Finding out your baby has Down syndrome can come as a huge shock. During pregnancy we often spend time daydreaming about our baby...who will she most resemble, what will he become, maybe a doctor, maybe the next Prime Minister? When receiving an adverse diagnosis our hopes and dreams can come crashing down. It may take time to come to grips with things. During this time it is so important to surround yourself with support . There are an unlimited amount of resources out there to help you. Before coming to a preconceived idea of what parenting a child with Down syndrome looks like - educate yourself. Having a baby with Down syndrome looks much different today than it did in the past. Thankfully, our society has come a long way in understanding the full potential of the life of a person with Down syndrome. A baby with Down syndrome often does come with many medical issues, but in our day in age with the medical expertise we have, the life expectancy of people with Down syndrome has doubled since the early 1980's. Many people with Down syndrome have jobs, contribute to society, even get married. To the right of this site are several links I have come across, please check out the information on Down syndrome, support groups and personal stories from parents of children with Down syndrome. Below you will find one mother's wonderful perspective on finding out your baby has Down syndrome, it is from the Canadian Down Syndrome website.
Welcome to Holland by Emily Perl Kingsley Excerpts of Stories by or About Persons with Down Syndrome Copyright Emily Perl Kingsley. All rights reserved.
I am often asked to describe the experience of raising a child with a disability - to try to help people who have not shared that unique experience to understand it, to imagine how it would feel. It's like this...
When you're going to have a baby, it's like planning a fabulous vacation trip - to Italy. You buy a bunch of guide books and make your wonderful plans. The Coliseum. The Michelangelo David. The gondolas in Venice. You may learn some handy phrases in Italian. It's all very exciting.
After months of eager anticipation, the day finally arrives. You pack your bags and off you go. Several hours later, the plane lands. The stewardess comes in and says, "Welcome to Holland."

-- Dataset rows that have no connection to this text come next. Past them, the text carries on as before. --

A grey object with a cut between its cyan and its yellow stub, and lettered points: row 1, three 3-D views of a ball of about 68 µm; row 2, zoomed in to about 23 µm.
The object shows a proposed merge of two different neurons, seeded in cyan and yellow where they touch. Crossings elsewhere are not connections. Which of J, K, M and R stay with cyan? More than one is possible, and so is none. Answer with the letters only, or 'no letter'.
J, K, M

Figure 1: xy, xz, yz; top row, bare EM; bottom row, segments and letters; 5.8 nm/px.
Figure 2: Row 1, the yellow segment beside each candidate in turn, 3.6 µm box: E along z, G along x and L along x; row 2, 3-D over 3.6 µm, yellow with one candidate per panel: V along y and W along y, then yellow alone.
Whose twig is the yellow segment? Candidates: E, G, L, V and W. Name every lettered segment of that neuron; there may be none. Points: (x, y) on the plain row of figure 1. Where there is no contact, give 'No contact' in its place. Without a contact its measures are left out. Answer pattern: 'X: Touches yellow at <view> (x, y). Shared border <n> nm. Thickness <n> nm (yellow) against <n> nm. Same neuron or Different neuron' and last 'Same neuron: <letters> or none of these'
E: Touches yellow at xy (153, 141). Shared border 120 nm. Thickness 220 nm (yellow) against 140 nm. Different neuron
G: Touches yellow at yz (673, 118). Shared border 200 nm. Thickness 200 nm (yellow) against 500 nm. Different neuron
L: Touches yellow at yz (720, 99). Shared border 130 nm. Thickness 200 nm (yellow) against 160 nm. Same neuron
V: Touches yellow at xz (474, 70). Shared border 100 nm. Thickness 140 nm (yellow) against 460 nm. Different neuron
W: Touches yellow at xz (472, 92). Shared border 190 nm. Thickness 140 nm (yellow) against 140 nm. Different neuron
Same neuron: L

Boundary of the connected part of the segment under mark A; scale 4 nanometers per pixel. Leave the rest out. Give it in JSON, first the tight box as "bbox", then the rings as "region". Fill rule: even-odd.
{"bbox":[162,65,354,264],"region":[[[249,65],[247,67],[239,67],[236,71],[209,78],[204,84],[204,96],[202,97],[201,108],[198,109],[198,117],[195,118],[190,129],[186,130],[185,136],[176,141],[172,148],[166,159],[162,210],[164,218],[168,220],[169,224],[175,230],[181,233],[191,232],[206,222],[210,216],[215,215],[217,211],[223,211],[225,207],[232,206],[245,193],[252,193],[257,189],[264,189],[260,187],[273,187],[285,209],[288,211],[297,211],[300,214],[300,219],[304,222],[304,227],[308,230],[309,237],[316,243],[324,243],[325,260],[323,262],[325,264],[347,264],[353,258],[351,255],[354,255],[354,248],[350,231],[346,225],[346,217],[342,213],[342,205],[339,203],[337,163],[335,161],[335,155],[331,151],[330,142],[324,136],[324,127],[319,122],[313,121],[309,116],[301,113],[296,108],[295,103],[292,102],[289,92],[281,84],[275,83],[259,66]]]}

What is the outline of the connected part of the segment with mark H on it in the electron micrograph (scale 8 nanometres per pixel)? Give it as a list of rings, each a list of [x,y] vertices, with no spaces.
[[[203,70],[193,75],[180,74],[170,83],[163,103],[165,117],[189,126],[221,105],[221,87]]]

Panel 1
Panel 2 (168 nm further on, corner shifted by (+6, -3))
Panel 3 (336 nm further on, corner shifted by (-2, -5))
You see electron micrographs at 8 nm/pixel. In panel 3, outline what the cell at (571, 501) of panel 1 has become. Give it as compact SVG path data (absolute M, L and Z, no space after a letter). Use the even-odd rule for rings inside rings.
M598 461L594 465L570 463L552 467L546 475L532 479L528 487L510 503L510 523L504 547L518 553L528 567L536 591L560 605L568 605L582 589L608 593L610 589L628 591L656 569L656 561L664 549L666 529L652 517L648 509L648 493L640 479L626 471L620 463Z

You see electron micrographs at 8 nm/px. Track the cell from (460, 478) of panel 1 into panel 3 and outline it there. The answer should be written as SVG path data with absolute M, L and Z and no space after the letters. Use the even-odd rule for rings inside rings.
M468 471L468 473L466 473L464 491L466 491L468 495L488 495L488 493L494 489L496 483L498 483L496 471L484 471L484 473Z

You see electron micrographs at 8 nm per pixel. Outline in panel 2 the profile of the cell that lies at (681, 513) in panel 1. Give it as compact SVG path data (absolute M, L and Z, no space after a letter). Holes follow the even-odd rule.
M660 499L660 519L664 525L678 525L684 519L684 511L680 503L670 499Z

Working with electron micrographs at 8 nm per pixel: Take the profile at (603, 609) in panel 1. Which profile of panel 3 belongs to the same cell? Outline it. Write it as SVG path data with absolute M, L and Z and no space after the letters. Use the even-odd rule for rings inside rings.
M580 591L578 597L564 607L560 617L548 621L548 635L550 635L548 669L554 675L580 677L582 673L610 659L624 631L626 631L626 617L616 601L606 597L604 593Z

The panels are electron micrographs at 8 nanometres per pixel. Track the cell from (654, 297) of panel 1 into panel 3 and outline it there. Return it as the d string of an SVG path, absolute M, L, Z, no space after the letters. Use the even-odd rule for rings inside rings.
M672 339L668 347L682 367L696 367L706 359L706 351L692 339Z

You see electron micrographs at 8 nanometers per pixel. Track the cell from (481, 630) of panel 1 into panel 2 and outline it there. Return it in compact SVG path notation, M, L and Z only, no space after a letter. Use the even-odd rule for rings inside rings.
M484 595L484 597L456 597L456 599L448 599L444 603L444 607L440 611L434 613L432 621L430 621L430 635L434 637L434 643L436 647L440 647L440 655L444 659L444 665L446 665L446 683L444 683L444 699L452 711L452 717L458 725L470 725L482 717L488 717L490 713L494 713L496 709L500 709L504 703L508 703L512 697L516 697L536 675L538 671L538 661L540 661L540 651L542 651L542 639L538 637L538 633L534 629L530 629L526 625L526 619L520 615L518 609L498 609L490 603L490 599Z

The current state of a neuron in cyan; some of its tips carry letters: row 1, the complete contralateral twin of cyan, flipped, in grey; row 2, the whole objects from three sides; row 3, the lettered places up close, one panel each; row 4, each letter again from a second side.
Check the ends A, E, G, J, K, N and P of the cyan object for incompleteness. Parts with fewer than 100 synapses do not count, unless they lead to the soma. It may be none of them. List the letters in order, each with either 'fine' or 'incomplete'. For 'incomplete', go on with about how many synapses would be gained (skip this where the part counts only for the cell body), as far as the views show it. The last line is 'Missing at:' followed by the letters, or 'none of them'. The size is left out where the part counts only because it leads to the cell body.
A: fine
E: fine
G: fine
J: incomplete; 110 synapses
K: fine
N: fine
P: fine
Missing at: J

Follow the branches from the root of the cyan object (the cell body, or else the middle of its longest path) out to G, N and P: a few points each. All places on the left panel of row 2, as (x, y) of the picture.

"Holland?!?" you exclaim. "What do you mean, Holland? I signed up for Italy! I'm supposed to be in Italy. All my life I've dreamed of going to Italy."
But there's been a change in the flight plan. They've landed in Holland, and there you must stay. The important thing is that they haven't taken you to a horrible, disgusting, filthy place, full of pestilence, famine, and disease. It's just a different place.
So you must go out and buy new guide books. And you must learn a whole new language. And you will meet a whole new group of people you never would have met. It's just a different place. It's slower-paced than Italy, less flashy than Italy. But after you've been there for a while and you catch your breath, you look around...and you begin to notice that Holland has windmills...Holland has tulips. Holland even has Rembrandts.
But everyone you know is busy coming and going from Italy...and they're all bragging about what a wonderful time they had there. For the rest of your life, you will say, "Yes, that's where I was supposed to go. That's what I had planned."
And the pain of that will never, ever, ever go away...because the loss of that dream is a very very significant loss.
But...if you spend your life mourning the fact that you didn't get to Italy, you may never be free to enjoy the very special, the very lovely things...about Holland.